##### TASK INPUT

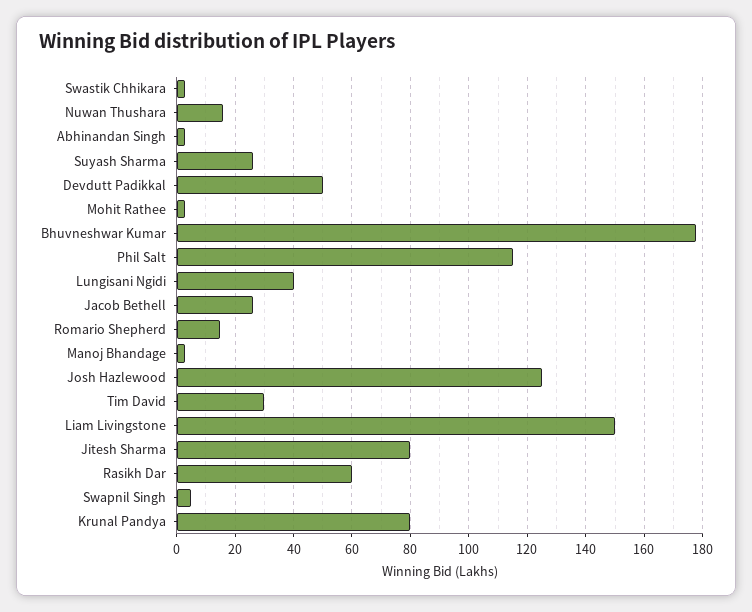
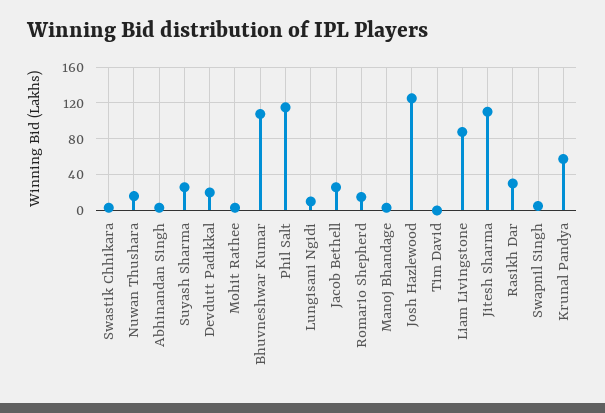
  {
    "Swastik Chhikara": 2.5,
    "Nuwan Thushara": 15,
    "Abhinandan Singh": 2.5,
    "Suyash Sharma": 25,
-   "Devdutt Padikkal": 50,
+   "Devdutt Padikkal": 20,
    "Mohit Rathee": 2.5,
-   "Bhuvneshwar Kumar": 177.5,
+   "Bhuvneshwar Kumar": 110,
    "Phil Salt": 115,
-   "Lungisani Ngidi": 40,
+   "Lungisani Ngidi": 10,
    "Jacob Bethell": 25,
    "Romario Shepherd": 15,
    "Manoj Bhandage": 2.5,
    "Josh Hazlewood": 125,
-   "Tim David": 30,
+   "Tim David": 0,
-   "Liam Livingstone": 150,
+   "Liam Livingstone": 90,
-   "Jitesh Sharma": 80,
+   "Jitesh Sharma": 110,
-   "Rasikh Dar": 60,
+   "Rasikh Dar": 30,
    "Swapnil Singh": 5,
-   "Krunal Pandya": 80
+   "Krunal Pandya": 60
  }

##########

» **EXERCISE OBJECTIVE**
Starting from the records above, filter out all lines except those containing the word "Singh".

» **WORKED SOLUTION**
    "Abhinandan Singh": 2.5,
    "Swapnil Singh": 5,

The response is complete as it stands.